Field Type / values Notes
path str Root data directory (required). For pretokenized data, the parent of {train,val}/<bucket>/.
tokenizer str HuggingFace name (e.g. gpt2) or a local tokenizer directory.
format pretokenized | jsonl Memory-mapped .bin/.idx shards, or raw JSONL tokenized on the fly.
max_length int Training sequence length.
overlap_size int Overlap (in tokens) between windows of long documents. Must be ≤ max_length / 2.
packing bool Pack multiple short documents into each sequence.
num_workers int DataLoader worker processes per rank.
curriculum list or null Phased bucket mixing; null = uniform sampling. Pretokenized only.
allow_bucket_exhaustion bool Permit a curriculum bucket to run out (mix renormalizes) instead of erroring.
allow_budget_mismatch bool Permit the curriculum token budget to differ from what training consumes.

data.curriculum

A list of phases, each trained in order for a token budget:

data:
  curriculum:
    - duration_tokens: 9_000_000_000
      mix: {web: 0.50, wiki: 0.25, code: 0.15, math: 0.05, qa: 0.05}
    - duration_tokens: 6_000_000_000
      mix: {web: 0.30, code: 0.35, wiki: 0.10, math: 0.15, qa: 0.10}
  • duration_tokens — tokens to train in this phase (must be positive).
  • mix — relative weights per bucket name; normalized to sum to 1.0. Bucket names must match subdirectory names under path.

optimizer

AdamW with a cosine learning-rate schedule and linear warmup.

Field Type Notes
learning_rate float Peak LR (after warmup).
weight_decay float AdamW weight decay.
beta1 / beta2 float AdamW betas.
eps float AdamW epsilon.
max_grad_norm float Gradient-norm clipping threshold.
warmup_steps int Linear warmup length. Must be < max_steps.
decay_steps int or null Cosine decay length; null = max_steps - warmup_steps (decay finishes exactly at the end of training).
min_lr_ratio float Floor LR as a fraction of peak.
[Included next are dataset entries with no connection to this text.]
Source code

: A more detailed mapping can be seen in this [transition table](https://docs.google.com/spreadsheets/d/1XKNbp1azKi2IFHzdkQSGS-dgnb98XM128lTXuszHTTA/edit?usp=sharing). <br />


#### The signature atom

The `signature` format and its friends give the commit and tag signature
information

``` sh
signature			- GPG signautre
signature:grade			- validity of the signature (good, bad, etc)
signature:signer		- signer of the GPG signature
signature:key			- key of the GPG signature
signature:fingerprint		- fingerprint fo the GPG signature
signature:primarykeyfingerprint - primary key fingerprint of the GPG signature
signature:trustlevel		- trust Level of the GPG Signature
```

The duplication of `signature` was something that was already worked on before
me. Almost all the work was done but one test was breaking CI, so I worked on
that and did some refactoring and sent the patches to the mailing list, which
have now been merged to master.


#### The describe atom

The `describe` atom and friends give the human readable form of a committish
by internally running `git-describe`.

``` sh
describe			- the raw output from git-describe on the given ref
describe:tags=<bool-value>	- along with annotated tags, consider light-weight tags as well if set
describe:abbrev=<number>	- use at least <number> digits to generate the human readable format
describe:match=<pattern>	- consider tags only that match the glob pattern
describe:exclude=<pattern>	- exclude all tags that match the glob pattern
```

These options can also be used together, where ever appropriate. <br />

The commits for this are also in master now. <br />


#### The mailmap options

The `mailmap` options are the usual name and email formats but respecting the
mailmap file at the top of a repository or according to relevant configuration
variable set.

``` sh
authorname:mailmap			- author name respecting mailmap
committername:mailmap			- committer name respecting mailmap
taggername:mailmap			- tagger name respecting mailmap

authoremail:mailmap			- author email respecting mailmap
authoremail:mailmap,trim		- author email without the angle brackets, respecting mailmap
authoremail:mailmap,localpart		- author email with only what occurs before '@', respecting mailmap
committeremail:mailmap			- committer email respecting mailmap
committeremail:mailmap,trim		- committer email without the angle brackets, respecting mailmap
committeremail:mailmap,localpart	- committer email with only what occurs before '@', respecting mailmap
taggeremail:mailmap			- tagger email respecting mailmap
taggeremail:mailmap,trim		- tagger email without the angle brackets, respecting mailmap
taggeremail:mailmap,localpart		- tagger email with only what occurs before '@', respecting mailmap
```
Set decay_steps explicitly to decouple the schedule from the run length — for example, to leave a min-LR cooldown tail at the end.

training

How the run executes — batch sizes, logging, output, resume, runtime.

Field Type / values Notes
per_device_batch_size int Sequences per optimizer micro-step, per GPU.
gradient_accumulation_steps int Micro-steps accumulated per optimizer step.
max_steps int Total optimizer steps (the unit for all *_steps fields).
gradient_checkpointing bool Recompute activations in the backward pass to save memory.
compile bool Enable torch.compile.
seed int Global RNG seed.
logging_steps int Metric logging interval.
eval_steps int Validation interval.
save_steps int Checkpoint interval.
max_eval_batches int or null Cap validation batches; null = full validation set.
output_dir str Run directory (checkpoints, tokenizer, logs, state).
resume auto | scratch | <path> Resume policy (see Checkpointing & resume).
keep_last_k int or null Keep only the latest K checkpoints; null = keep all.
keep_milestone_every int or null Never delete checkpoints whose step is a multiple of this.
max_runtime_seconds int or null Wall-clock budget; null = auto-detect (SLURM_JOB_END_TIME / GPT_SIMPLE_MAX_RUNTIME) or disabled.
walltime_reserve_seconds int Safety margin before the deadline, reserved to save a final checkpoint.
mixed_precision null | bf16 | fp16 | no Null auto-detects per device (see Hardware tuning).
wandb_project str or null Null disables W&B.
wandb_run_name str or null Null auto-generates a name.

Cross-section validation

Some constraints span sections and are checked at load time:

  • optimizer.warmup_steps must be < training.max_steps.
  • data.max_length > model.n_positions warns (sequences would exceed the model's positional range).
  • If the LR schedule length (warmup_steps + decay_steps) differs from max_steps, a warning explains the consequence (LR holds at min, or decay never completes).

Authoritative source: src/gpt_simple/config.py.